***** Excerpted text *****

Because of the difficulty of carrying out research in Iraq during the war, Burnham and his team partnered with Iraqi doctors at a university in Iraq. Burnham, working out of Jordan, said he made it clear to the doctors that they could collect the first names of children and adults, to help keep the information straight, but that last names could not be collected.

When the surveys came back to him in Jordan, it appeared that some had last names. Many were in Arabic. Burnham said he asked his Iraqi partners and was told that the names were not complete, which he accepted. But Hopkins, in its investigation, found that the data form used in the surveys was different from what was originally proposed, and included space for names of respondents. Hopkins found that full names were collected.

Comments

  1. #1 LancetStudy
    February 25, 2009

    dsquared wrote: “…Citation please, for this extremely odd assertion that violence in Iraq occurred exclusively on streets..”

***** Data extract *****

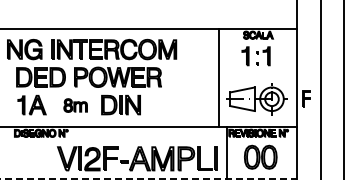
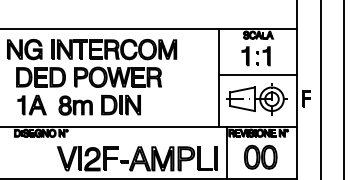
line at (257, 75): none -> present
part at (75, 105) size: 25x15 px -> 35x21 px
line at (149, 178): dashed -> solid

*****

Given problem 1
In the excerpt on Burnham's Iraq survey, what did Hopkins find about the names collected from respondents?
Given problem 2
Continue the excerpt on Burnham's Iraq survey from its final line.

Output 1
Full names were collected.

Output 2
    Oh dsqaured … you fool. No ‘exclusively’ word appeared in my post.
    (Anyway, do you have details about events in trees or in the air….?)

  2. #2 Sortition
    February 25, 2009

    > Lee, DNFTT please. It encourages them.

    Marion Delgado is onto something – mocking seems like the only useful response to Kane et al.

  3. #3 Eli Rabett
    February 25, 2009

    Lord is our Spaghetti stupid. Will this do, clown Or maybe this, which clearly happened on a non-main street

  4. #4 dhogaza
    February 25, 2009

    That second photo is a Main Dirt Street. Expect arguments expounding on the MDSB in L2 shortly.

  5. #5 Eli Rabett
    February 25, 2009

    It has been pointed out that the hanged guys were hanged by Sadaam. However Eli wishes to point out that it was still a death in the air in Iraq. There are other examples, including a youtube clip of Sadaam dangling.

  6. #6 Michael
    February 25, 2009

    Were the survey forms filled out in pencil or pen? I can find no information regarding this in the public spehere.

    Why is Burnham hiding this information? If a pencil, was it HB?

    How can other researchers have confidence in these results if we don’t even know something so basic about the study methodology. Without this information, it’s impossible to correct for HB bias.

    If we don’t know how Burnham accounted for potential HB bias, the Lancet Study is a fraud.

    This much is clear.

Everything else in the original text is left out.